● **Cel zadania**
Przepisz bez zmian fragment, który zaczyna się od wiersza zawierającego „Page size: 1500x1125.”, a kończy na wierszu zawierającym „list Será exibido”. Oba te wiersze należą do fragmentu.

● **Podane wiersze**
┄┄┄┄┄┄
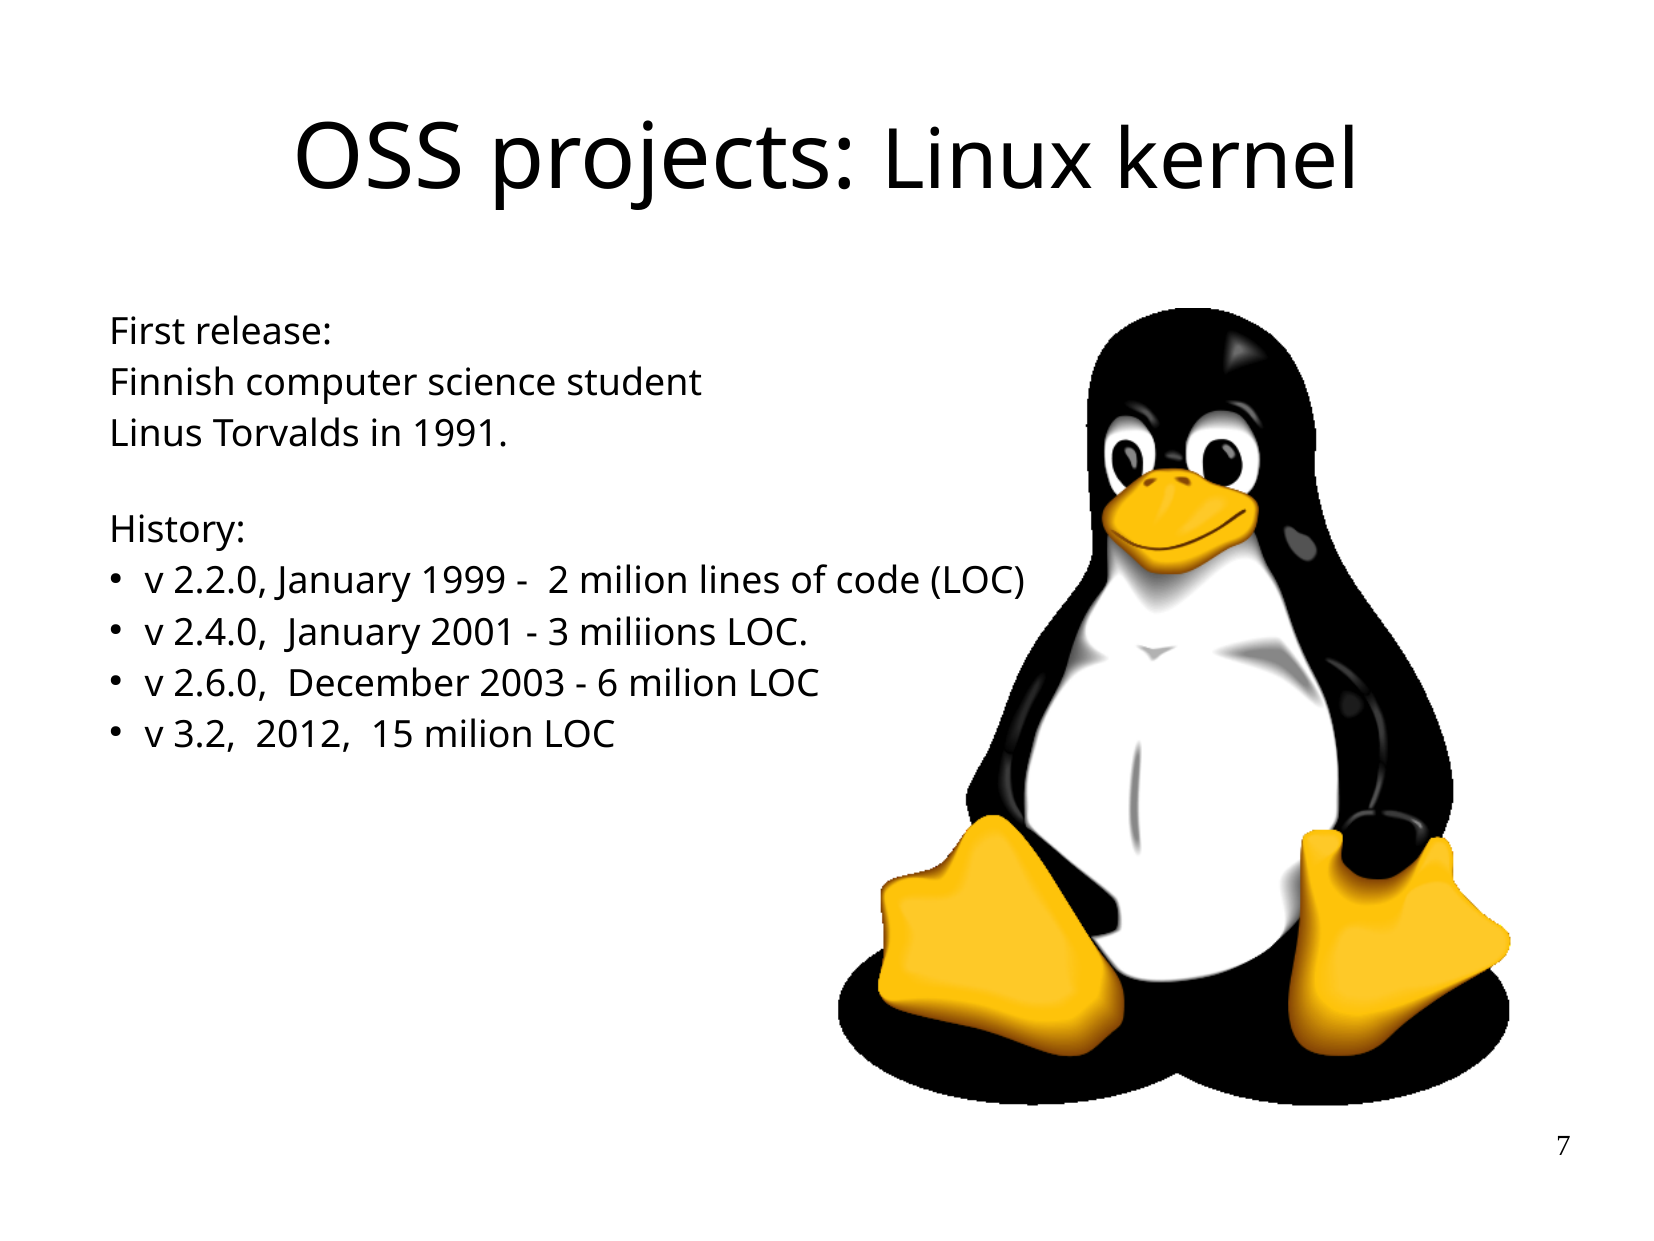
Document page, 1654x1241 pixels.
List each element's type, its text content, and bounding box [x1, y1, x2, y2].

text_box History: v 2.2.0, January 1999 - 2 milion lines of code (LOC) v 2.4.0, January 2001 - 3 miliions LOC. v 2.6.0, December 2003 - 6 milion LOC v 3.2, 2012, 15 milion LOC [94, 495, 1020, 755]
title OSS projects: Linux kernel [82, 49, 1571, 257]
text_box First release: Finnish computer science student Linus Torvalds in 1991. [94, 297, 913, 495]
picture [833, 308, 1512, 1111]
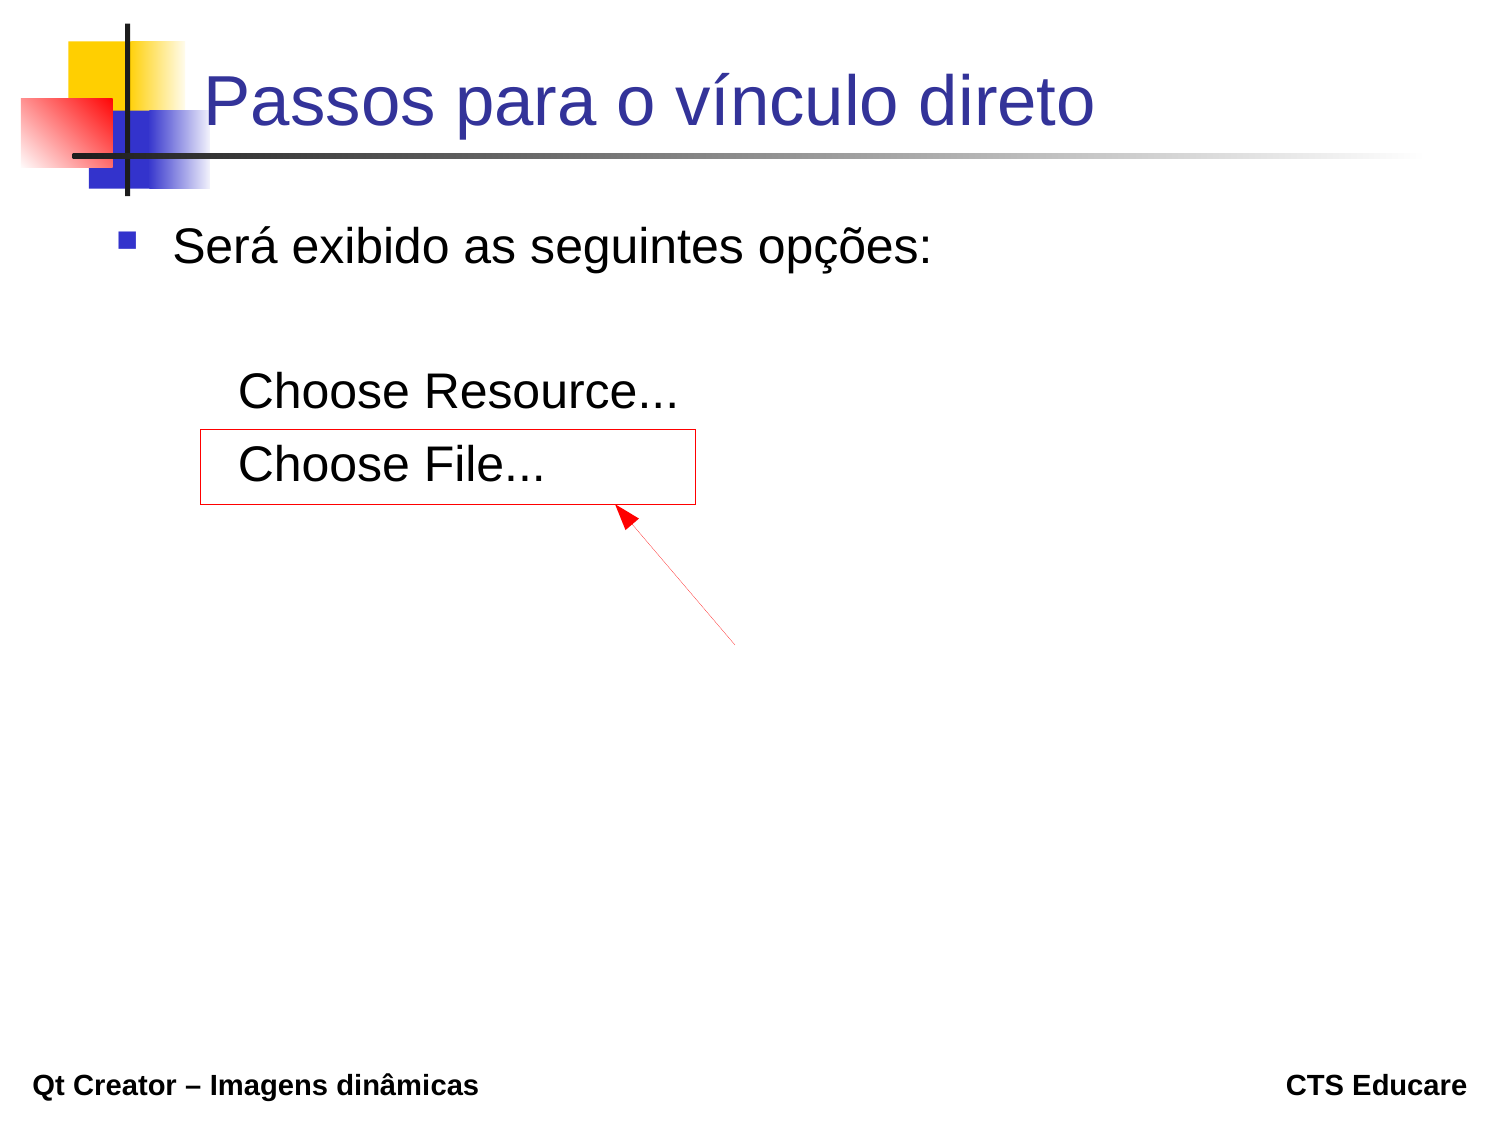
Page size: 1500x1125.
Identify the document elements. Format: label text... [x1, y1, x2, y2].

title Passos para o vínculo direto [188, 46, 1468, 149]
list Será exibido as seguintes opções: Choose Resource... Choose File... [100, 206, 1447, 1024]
┄┄┄┄┄┄
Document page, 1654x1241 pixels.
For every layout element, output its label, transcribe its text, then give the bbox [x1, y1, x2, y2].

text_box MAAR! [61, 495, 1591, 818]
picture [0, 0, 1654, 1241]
┄┄┄┄┄┄
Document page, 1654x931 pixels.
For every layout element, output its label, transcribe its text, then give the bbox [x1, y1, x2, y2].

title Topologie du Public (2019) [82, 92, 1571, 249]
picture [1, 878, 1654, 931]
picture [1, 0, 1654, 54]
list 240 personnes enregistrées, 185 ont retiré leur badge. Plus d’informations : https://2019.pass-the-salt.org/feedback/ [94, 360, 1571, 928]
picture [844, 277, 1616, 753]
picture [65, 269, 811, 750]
┄┄┄┄┄┄
● **Poprawna odpowiedź**
Page size: 1500x1125.
Identify the document elements. Format: label text... [x1, y1, x2, y2].

title Passos para o vínculo direto [188, 46, 1468, 149]
list Será exibido as seguintes opções: Choose Resource... Choose File... [100, 206, 1447, 1024]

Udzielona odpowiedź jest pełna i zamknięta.